The case filed in Harney County Circuit Court was brought by Virginia-based Gun Owners of America, its legal defense fund Gun Owners Foundation and two gun owners.

Raschio found that the Gun Owners of America had shown that pausing Measure 114 will maintain the “status quo” until the court can determine whether the measure meets constitutional muster.

He ruled that the public interest weighed against the implementation of the measure, noting that individual liberty is a “cornerstone of our country.” He also ruled that magazines that hold more than 10 rounds are not distinct from “arms,” and are protected by the Oregon Constitution.

The AG’s office countered in court filings last month that Raschio made “fundamental legal” errors and acted beyond his discretion. Oregon Constitution protects only the right to bear arms commonly used by Oregonians for self-defense in 1859 and earlier, and doesn’t relate to magazines that hold more than 10 rounds, Koch wrote.

Further, they argued that the state constitution does not provide for “an unfettered right to possess or use constitutionally protected arms in any way they please.”

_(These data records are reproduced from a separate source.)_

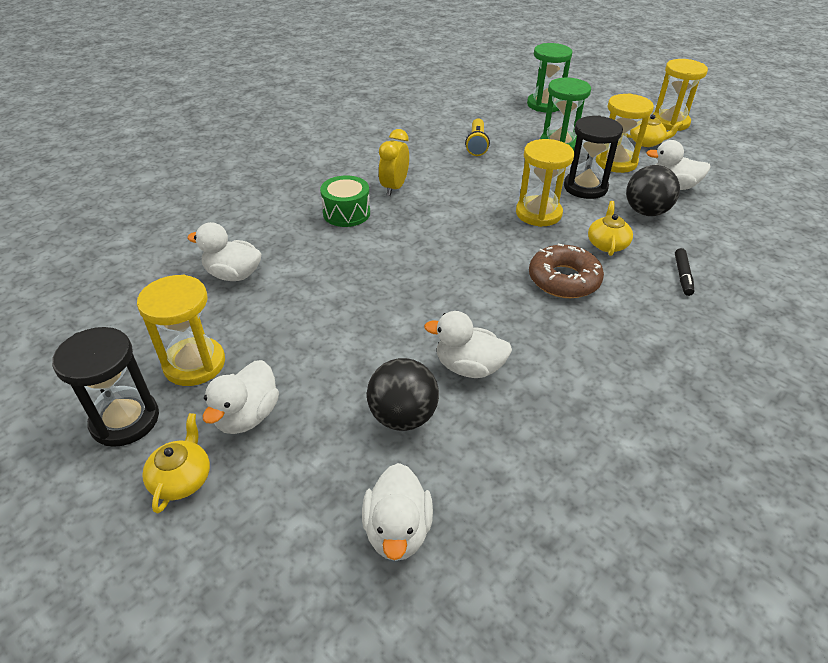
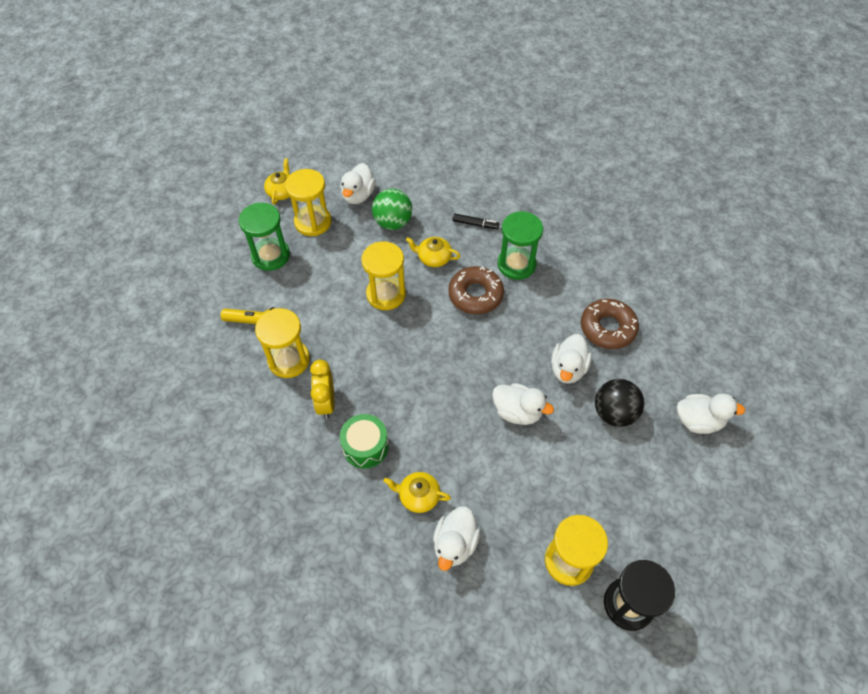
camera: 85 degrees left, 15 degrees up
yellow teapot [142,413,210,513] -> yellow teapot moved to [384,472,451,513]
white duck [203,360,279,434] -> white duck moved to [492,383,554,425]
yellow clock [378,129,409,196] -> yellow clock turned 60 degrees clockwise [310,360,335,419]
green hourglass [527,43,573,112] -> green hourglass moved to [498,211,543,280]
black hourglass [564,116,623,199] -> none
black ball [626,165,680,216] -> green ball [372,189,412,230]
yellow hourglass [653,59,708,131] -> yellow hourglass moved to [255,308,310,378]
none -> brown donut [581,299,639,349]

The court statement says, “The Court recognized that the legal status of Measure 114 is of significant concern to many Oregonians and that the judicial branch’s role is to resolve disputes such as challenges to laws enacted by the legislative branch, including the people exercising their initiative power. But, the Court continued, it had determined that ‘now [was] not an appropriate time to exercise [its] authority in mandamus in connection with the trial court’s temporary and preliminary rulings.’